((

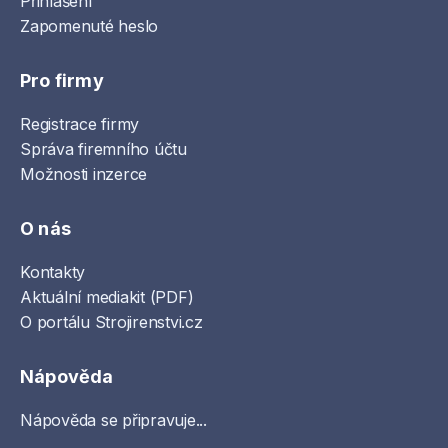
Přihlášení
Zapomenuté heslo
Pro firmy
Registrace firmy
Správa firemního účtu
Možnosti inzerce
O nás
Kontakty
Aktuální mediakit (PDF)
O portálu Strojirenstvi.cz
Nápověda
Nápověda se připravuje...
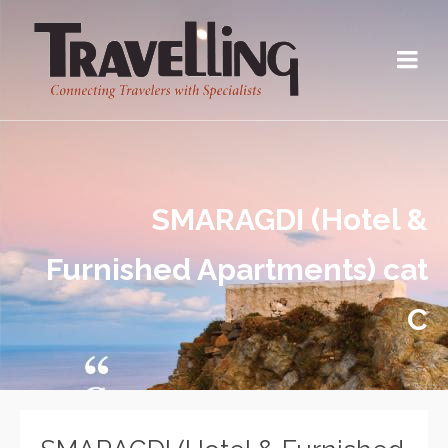
SMARAGDI (Hotel &
Furnished Apartments) cat
C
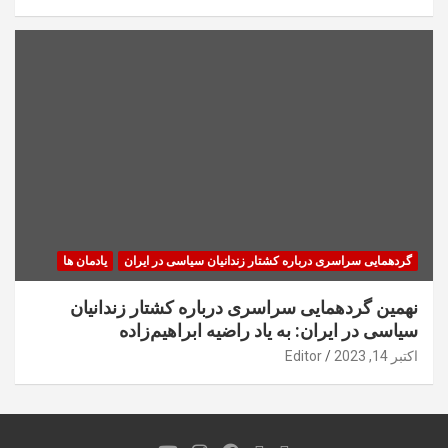
گردهمایی سراسری درباره کشتار زندانیان سیاسی در ایران
یادمان ها
نهمین گردهمایی سراسری درباره کشتار زندانیان
سیاسی در ایران: به یاد راضیه ابراهیم‌زاده
اکتبر 14, 2023
Editor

))

The records above are to be restated word for word, with every picture left out.

Přihlášení
Zapomenuté heslo
Pro firmy
Registrace firmy
Správa firemního účtu
Možnosti inzerce
O nás
Kontakty
Aktuální mediakit (PDF)
O portálu Strojirenstvi.cz
Nápověda
Nápověda se připravuje...
SMARAGDI (Hotel &
Furnished Apartments) cat
C
گردهمایی سراسری درباره کشتار زندانیان سیاسی در ایران
یادمان ها
نهمین گردهمایی سراسری درباره کشتار زندانیان
سیاسی در ایران: به یاد راضیه ابراهیم‌زاده
اکتبر 14, 2023
Editor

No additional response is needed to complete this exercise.